▶ Work item
Transcribe all the entries word for word, skipping the pictures.

*** Working data

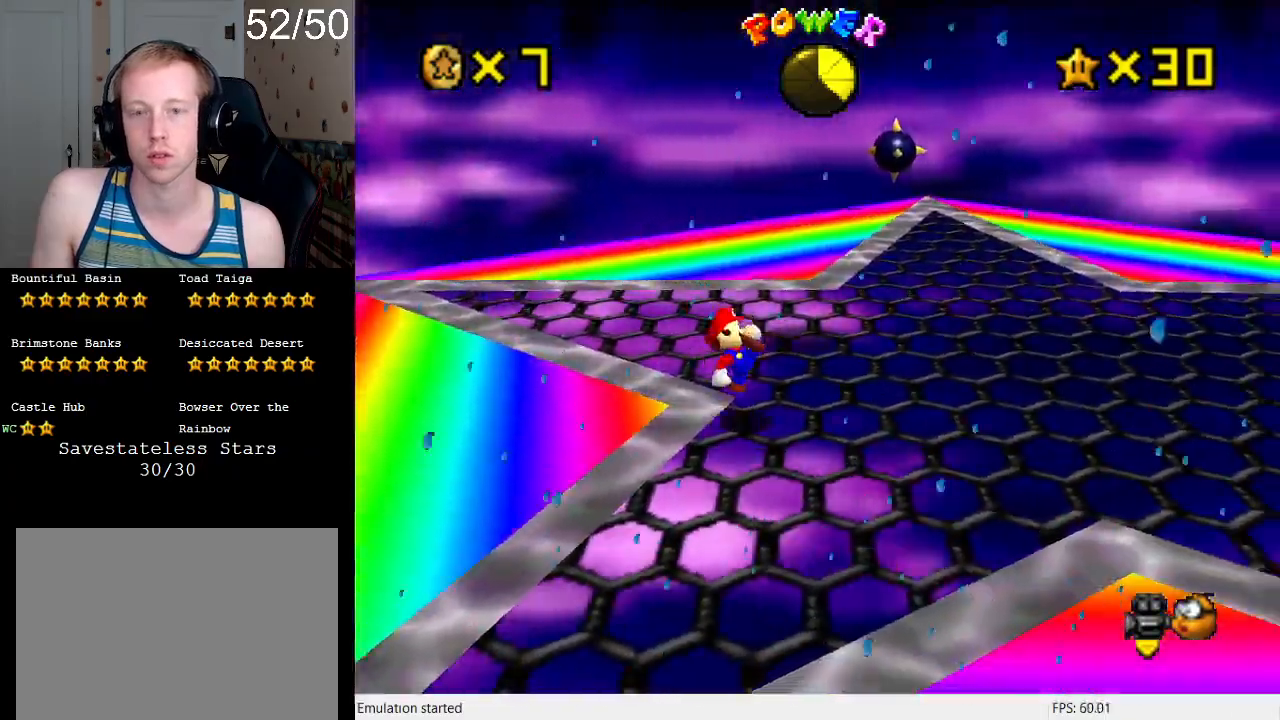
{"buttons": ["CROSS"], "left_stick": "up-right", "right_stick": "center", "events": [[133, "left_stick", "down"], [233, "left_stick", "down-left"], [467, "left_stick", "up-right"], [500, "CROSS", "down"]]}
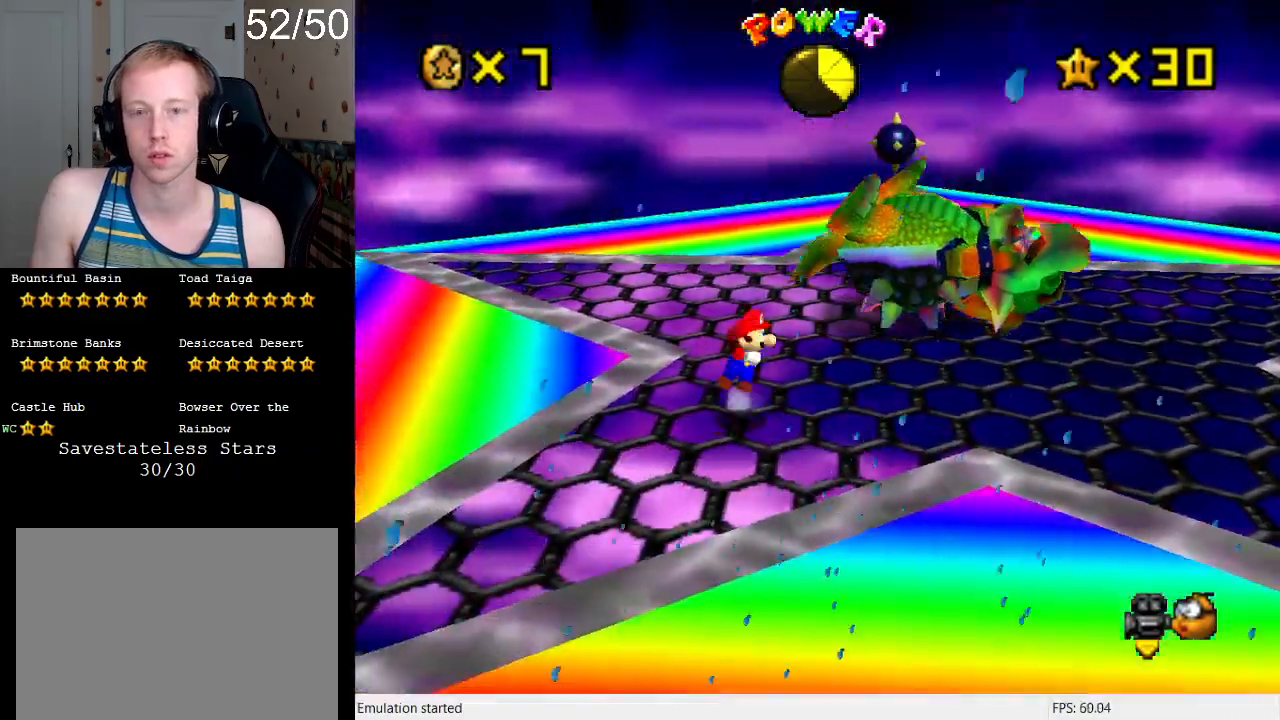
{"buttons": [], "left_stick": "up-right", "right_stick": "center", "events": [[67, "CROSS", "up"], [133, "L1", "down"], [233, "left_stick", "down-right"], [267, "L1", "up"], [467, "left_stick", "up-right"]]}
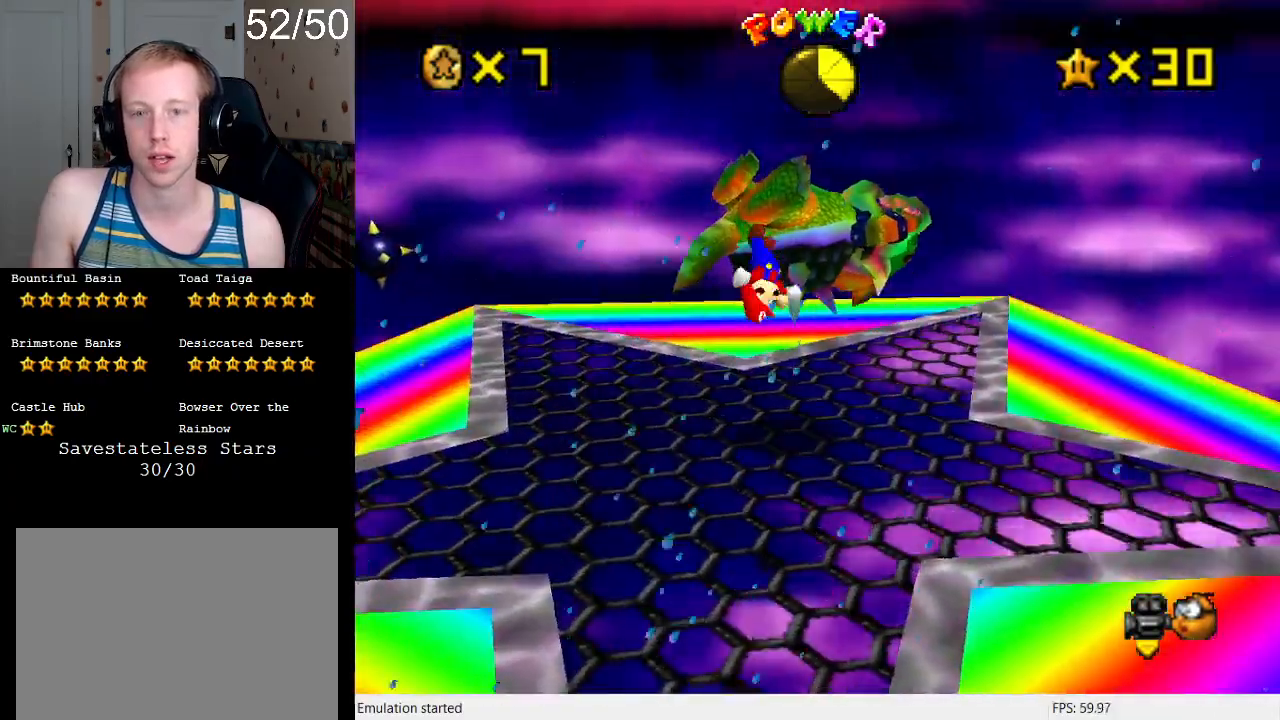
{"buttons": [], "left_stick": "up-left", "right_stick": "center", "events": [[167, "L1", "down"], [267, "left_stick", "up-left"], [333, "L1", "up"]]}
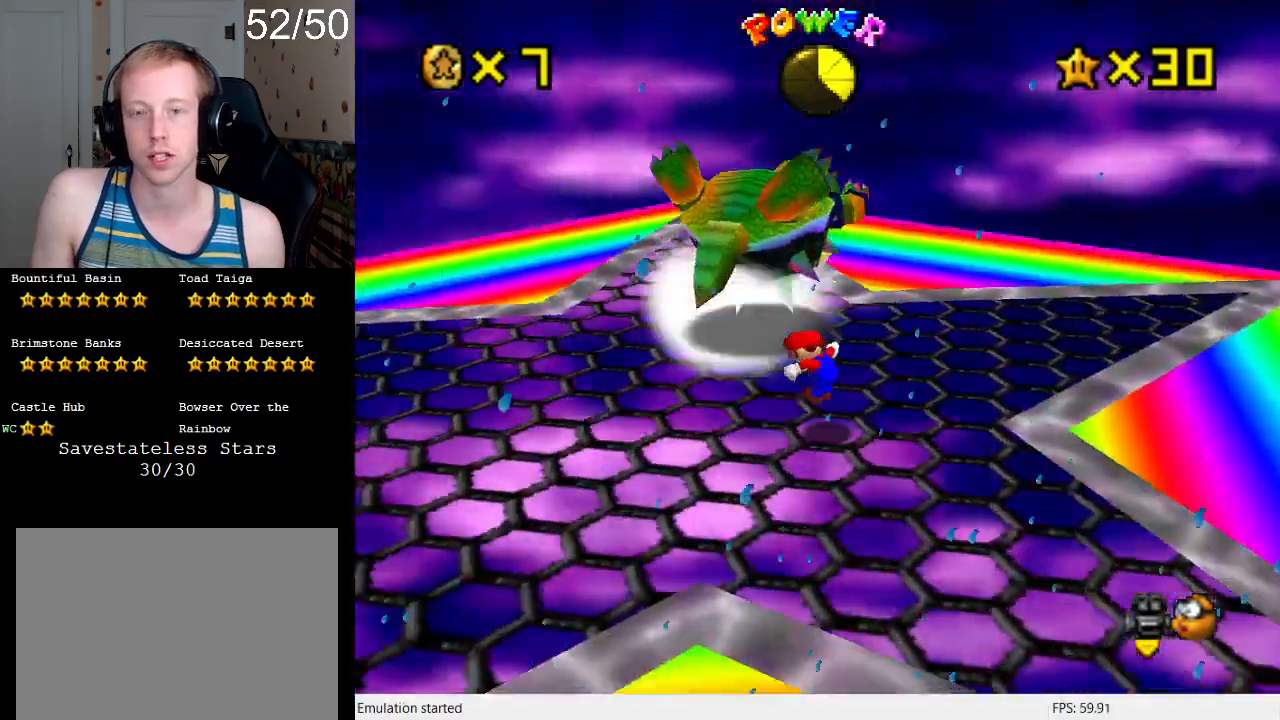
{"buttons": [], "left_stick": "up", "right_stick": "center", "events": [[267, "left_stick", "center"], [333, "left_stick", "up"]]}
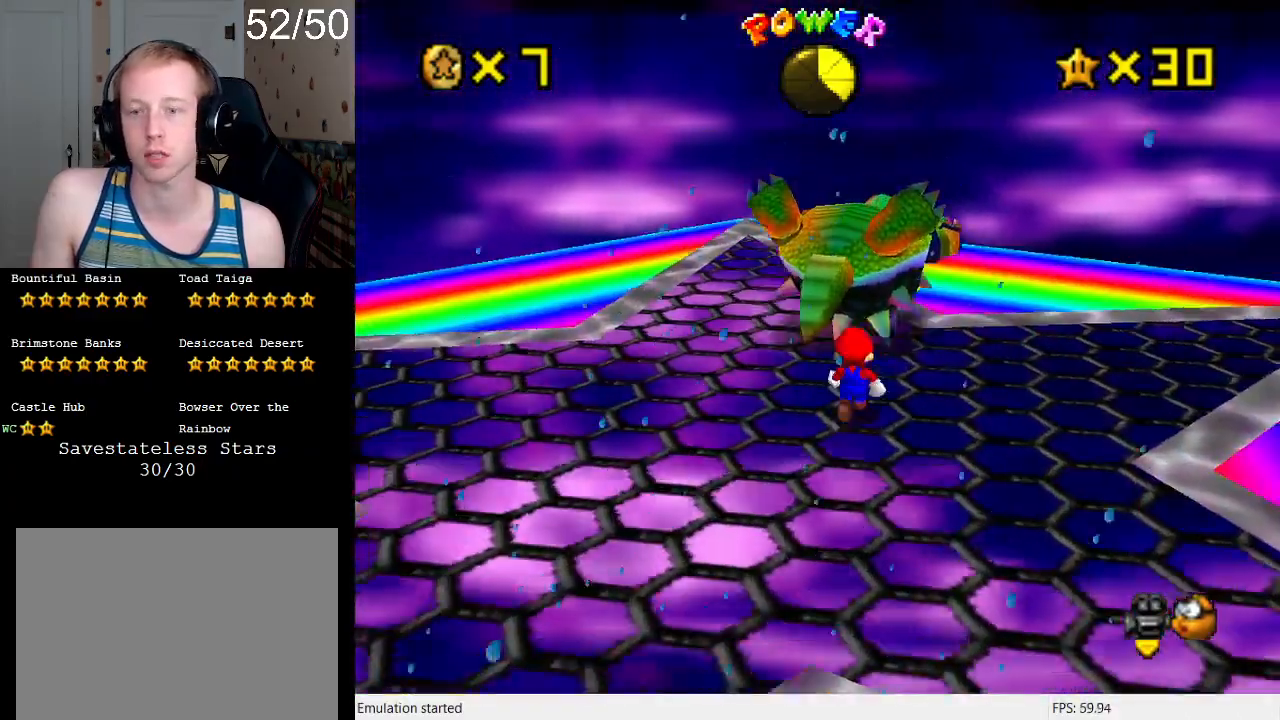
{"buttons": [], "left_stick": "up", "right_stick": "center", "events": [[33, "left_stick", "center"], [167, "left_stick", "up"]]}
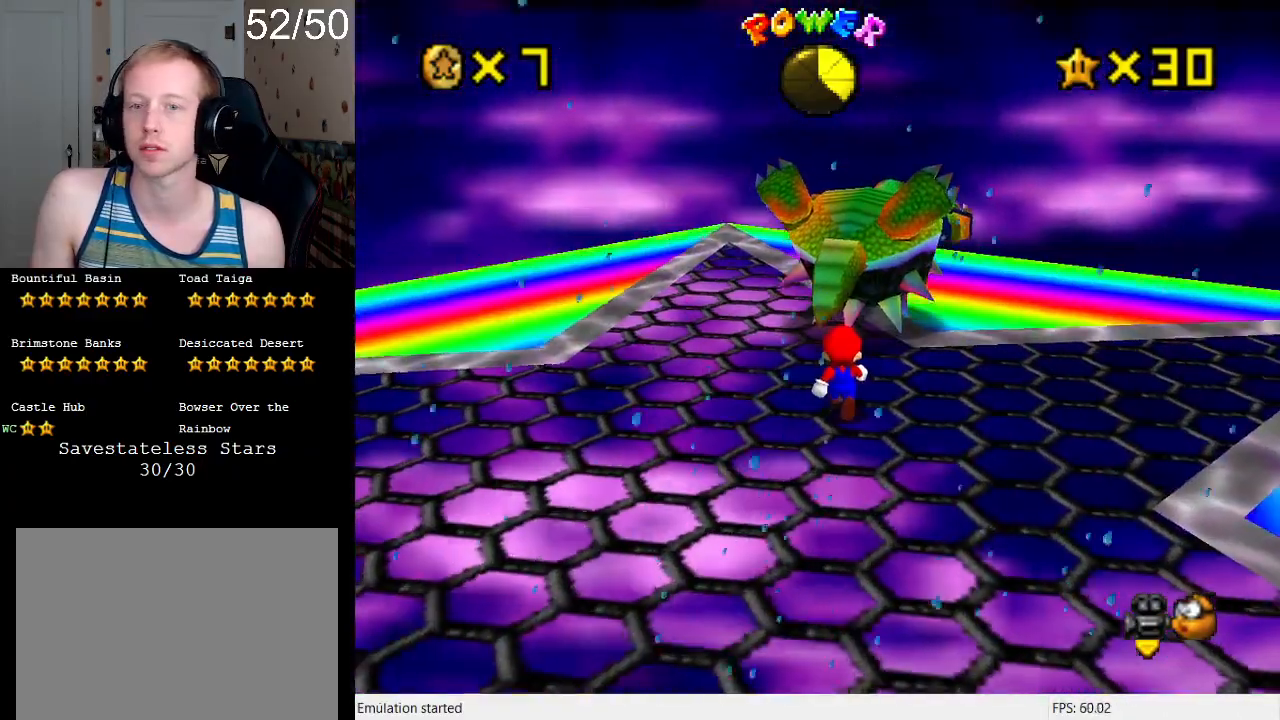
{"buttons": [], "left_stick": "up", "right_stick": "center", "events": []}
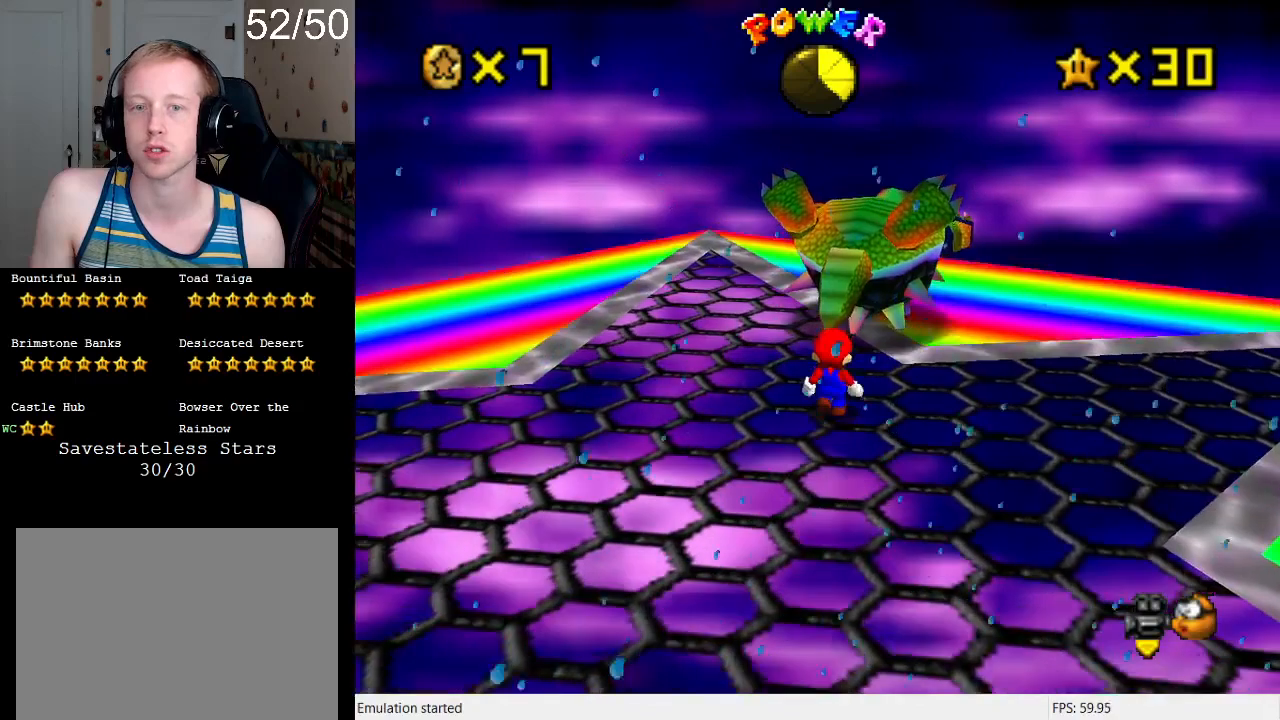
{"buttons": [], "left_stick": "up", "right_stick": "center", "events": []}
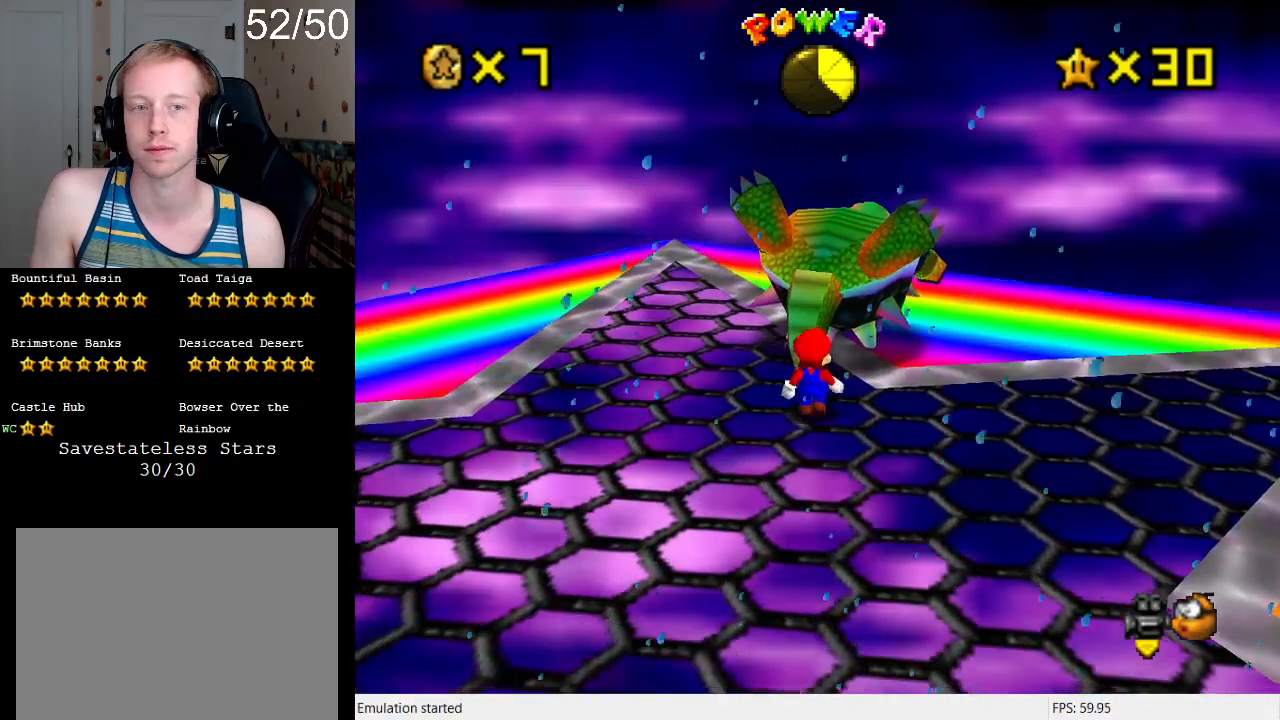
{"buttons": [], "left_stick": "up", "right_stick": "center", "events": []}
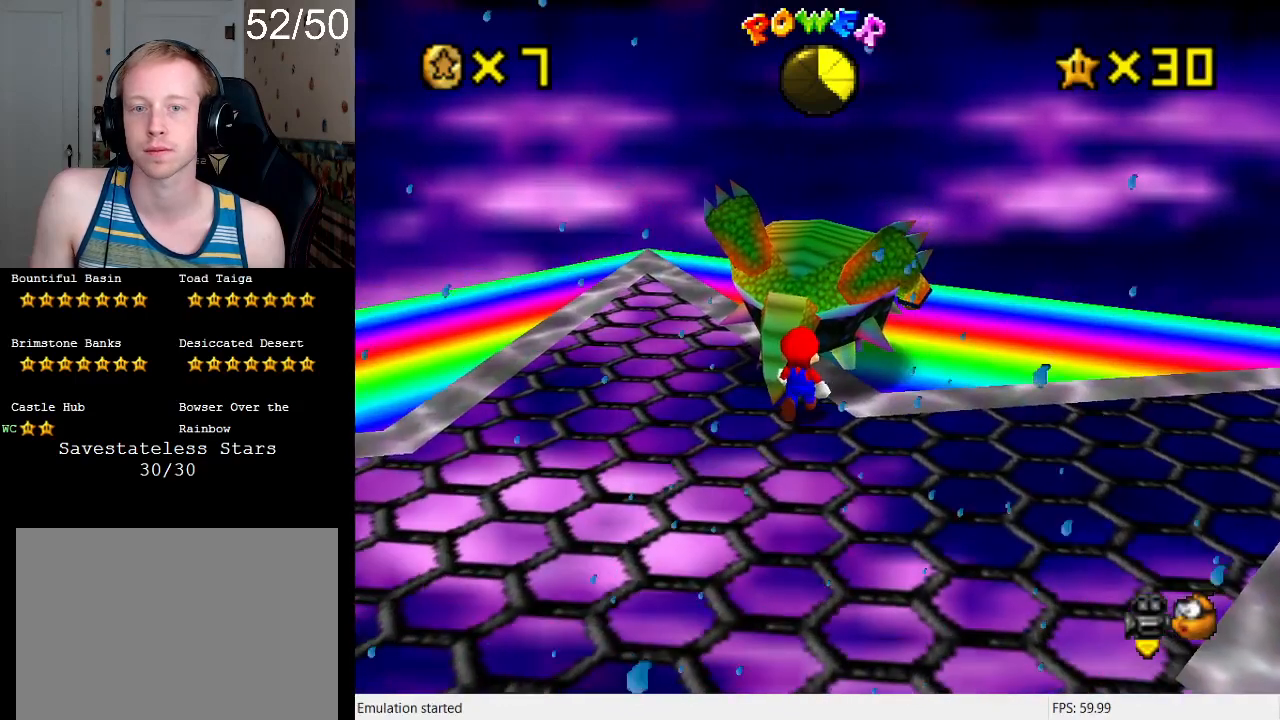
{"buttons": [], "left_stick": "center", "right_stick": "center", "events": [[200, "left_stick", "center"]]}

******

▶ Answer to this task
{"buttons": ["CROSS"], "left_stick": "up-right", "right_stick": "center", "events": [[133, "left_stick", "down"], [233, "left_stick", "down-left"], [467, "left_stick", "up-right"], [500, "CROSS", "down"]]}
{"buttons": [], "left_stick": "up-right", "right_stick": "center", "events": [[67, "CROSS", "up"], [133, "L1", "down"], [233, "left_stick", "down-right"], [267, "L1", "up"], [467, "left_stick", "up-right"]]}
{"buttons": [], "left_stick": "up-left", "right_stick": "center", "events": [[167, "L1", "down"], [267, "left_stick", "up-left"], [333, "L1", "up"]]}
{"buttons": [], "left_stick": "up", "right_stick": "center", "events": [[267, "left_stick", "center"], [333, "left_stick", "up"]]}
{"buttons": [], "left_stick": "up", "right_stick": "center", "events": [[33, "left_stick", "center"], [167, "left_stick", "up"]]}
{"buttons": [], "left_stick": "up", "right_stick": "center", "events": []}
{"buttons": [], "left_stick": "up", "right_stick": "center", "events": []}
{"buttons": [], "left_stick": "up", "right_stick": "center", "events": []}
{"buttons": [], "left_stick": "center", "right_stick": "center", "events": [[200, "left_stick", "center"]]}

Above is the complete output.